§ WRITTEN TASK:
Keep only the lines of the data below that contain "sourceRange", and copy them.

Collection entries
»»
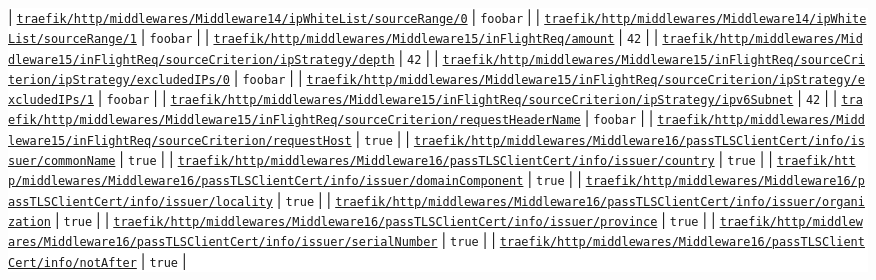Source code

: | <a id="opt-traefikhttpmiddlewaresMiddleware14ipWhiteListsourceRange0" href="#opt-traefikhttpmiddlewaresMiddleware14ipWhiteListsourceRange0" title="#opt-traefikhttpmiddlewaresMiddleware14ipWhiteListsourceRange0">`traefik/http/middlewares/Middleware14/ipWhiteList/sourceRange/0`</a> | `foobar` |
| <a id="opt-traefikhttpmiddlewaresMiddleware14ipWhiteListsourceRange1" href="#opt-traefikhttpmiddlewaresMiddleware14ipWhiteListsourceRange1" title="#opt-traefikhttpmiddlewaresMiddleware14ipWhiteListsourceRange1">`traefik/http/middlewares/Middleware14/ipWhiteList/sourceRange/1`</a> | `foobar` |
| <a id="opt-traefikhttpmiddlewaresMiddleware15inFlightReqamount" href="#opt-traefikhttpmiddlewaresMiddleware15inFlightReqamount" title="#opt-traefikhttpmiddlewaresMiddleware15inFlightReqamount">`traefik/http/middlewares/Middleware15/inFlightReq/amount`</a> | `42` |
| <a id="opt-traefikhttpmiddlewaresMiddleware15inFlightReqsourceCriterionipStrategydepth" href="#opt-traefikhttpmiddlewaresMiddleware15inFlightReqsourceCriterionipStrategydepth" title="#opt-traefikhttpmiddlewaresMiddleware15inFlightReqsourceCriterionipStrategydepth">`traefik/http/middlewares/Middleware15/inFlightReq/sourceCriterion/ipStrategy/depth`</a> | `42` |
| <a id="opt-traefikhttpmiddlewaresMiddleware15inFlightReqsourceCriterionipStrategyexcludedIPs0" href="#opt-traefikhttpmiddlewaresMiddleware15inFlightReqsourceCriterionipStrategyexcludedIPs0" title="#opt-traefikhttpmiddlewaresMiddleware15inFlightReqsourceCriterionipStrategyexcludedIPs0">`traefik/http/middlewares/Middleware15/inFlightReq/sourceCriterion/ipStrategy/excludedIPs/0`</a> | `foobar` |
| <a id="opt-traefikhttpmiddlewaresMiddleware15inFlightReqsourceCriterionipStrategyexcludedIPs1" href="#opt-traefikhttpmiddlewaresMiddleware15inFlightReqsourceCriterionipStrategyexcludedIPs1" title="#opt-traefikhttpmiddlewaresMiddleware15inFlightReqsourceCriterionipStrategyexcludedIPs1">`traefik/http/middlewares/Middleware15/inFlightReq/sourceCriterion/ipStrategy/excludedIPs/1`</a> | `foobar` |
| <a id="opt-traefikhttpmiddlewaresMiddleware15inFlightReqsourceCriterionipStrategyipv6Subnet" href="#opt-traefikhttpmiddlewaresMiddleware15inFlightReqsourceCriterionipStrategyipv6Subnet" title="#opt-traefikhttpmiddlewaresMiddleware15inFlightReqsourceCriterionipStrategyipv6Subnet">`traefik/http/middlewares/Middleware15/inFlightReq/sourceCriterion/ipStrategy/ipv6Subnet`</a> | `42` |
| <a id="opt-traefikhttpmiddlewaresMiddleware15inFlightReqsourceCriterionrequestHeaderName" href="#opt-traefikhttpmiddlewaresMiddleware15inFlightReqsourceCriterionrequestHeaderName" title="#opt-traefikhttpmiddlewaresMiddleware15inFlightReqsourceCriterionrequestHeaderName">`traefik/http/middlewares/Middleware15/inFlightReq/sourceCriterion/requestHeaderName`</a> | `foobar` |
| <a id="opt-traefikhttpmiddlewaresMiddleware15inFlightReqsourceCriterionrequestHost" href="#opt-traefikhttpmiddlewaresMiddleware15inFlightReqsourceCriterionrequestHost" title="#opt-traefikhttpmiddlewaresMiddleware15inFlightReqsourceCriterionrequestHost">`traefik/http/middlewares/Middleware15/inFlightReq/sourceCriterion/requestHost`</a> | `true` |
| <a id="opt-traefikhttpmiddlewaresMiddleware16passTLSClientCertinfoissuercommonName" href="#opt-traefikhttpmiddlewaresMiddleware16passTLSClientCertinfoissuercommonName" title="#opt-traefikhttpmiddlewaresMiddleware16passTLSClientCertinfoissuercommonName">`traefik/http/middlewares/Middleware16/passTLSClientCert/info/issuer/commonName`</a> | `true` |
| <a id="opt-traefikhttpmiddlewaresMiddleware16passTLSClientCertinfoissuercountry" href="#opt-traefikhttpmiddlewaresMiddleware16passTLSClientCertinfoissuercountry" title="#opt-traefikhttpmiddlewaresMiddleware16passTLSClientCertinfoissuercountry">`traefik/http/middlewares/Middleware16/passTLSClientCert/info/issuer/country`</a> | `true` |
| <a id="opt-traefikhttpmiddlewaresMiddleware16passTLSClientCertinfoissuerdomainComponent" href="#opt-traefikhttpmiddlewaresMiddleware16passTLSClientCertinfoissuerdomainComponent" title="#opt-traefikhttpmiddlewaresMiddleware16passTLSClientCertinfoissuerdomainComponent">`traefik/http/middlewares/Middleware16/passTLSClientCert/info/issuer/domainComponent`</a> | `true` |
| <a id="opt-traefikhttpmiddlewaresMiddleware16passTLSClientCertinfoissuerlocality" href="#opt-traefikhttpmiddlewaresMiddleware16passTLSClientCertinfoissuerlocality" title="#opt-traefikhttpmiddlewaresMiddleware16passTLSClientCertinfoissuerlocality">`traefik/http/middlewares/Middleware16/passTLSClientCert/info/issuer/locality`</a> | `true` |
| <a id="opt-traefikhttpmiddlewaresMiddleware16passTLSClientCertinfoissuerorganization" href="#opt-traefikhttpmiddlewaresMiddleware16passTLSClientCertinfoissuerorganization" title="#opt-traefikhttpmiddlewaresMiddleware16passTLSClientCertinfoissuerorganization">`traefik/http/middlewares/Middleware16/passTLSClientCert/info/issuer/organization`</a> | `true` |
| <a id="opt-traefikhttpmiddlewaresMiddleware16passTLSClientCertinfoissuerprovince" href="#opt-traefikhttpmiddlewaresMiddleware16passTLSClientCertinfoissuerprovince" title="#opt-traefikhttpmiddlewaresMiddleware16passTLSClientCertinfoissuerprovince">`traefik/http/middlewares/Middleware16/passTLSClientCert/info/issuer/province`</a> | `true` |
| <a id="opt-traefikhttpmiddlewaresMiddleware16passTLSClientCertinfoissuerserialNumber" href="#opt-traefikhttpmiddlewaresMiddleware16passTLSClientCertinfoissuerserialNumber" title="#opt-traefikhttpmiddlewaresMiddleware16passTLSClientCertinfoissuerserialNumber">`traefik/http/middlewares/Middleware16/passTLSClientCert/info/issuer/serialNumber`</a> | `true` |
| <a id="opt-traefikhttpmiddlewaresMiddleware16passTLSClientCertinfonotAfter" href="#opt-traefikhttpmiddlewaresMiddleware16passTLSClientCertinfonotAfter" title="#opt-traefikhttpmiddlewaresMiddleware16passTLSClientCertinfonotAfter">`traefik/http/middlewares/Middleware16/passTLSClientCert/info/notAfter`</a> | `true` |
««
§ FINISHED EXERCISE:
: | <a id="opt-traefikhttpmiddlewaresMiddleware14ipWhiteListsourceRange0" href="#opt-traefikhttpmiddlewaresMiddleware14ipWhiteListsourceRange0" title="#opt-traefikhttpmiddlewaresMiddleware14ipWhiteListsourceRange0">`traefik/http/middlewares/Middleware14/ipWhiteList/sourceRange/0`</a> | `foobar` |
| <a id="opt-traefikhttpmiddlewaresMiddleware14ipWhiteListsourceRange1" href="#opt-traefikhttpmiddlewaresMiddleware14ipWhiteListsourceRange1" title="#opt-traefikhttpmiddlewaresMiddleware14ipWhiteListsourceRange1">`traefik/http/middlewares/Middleware14/ipWhiteList/sourceRange/1`</a> | `foobar` |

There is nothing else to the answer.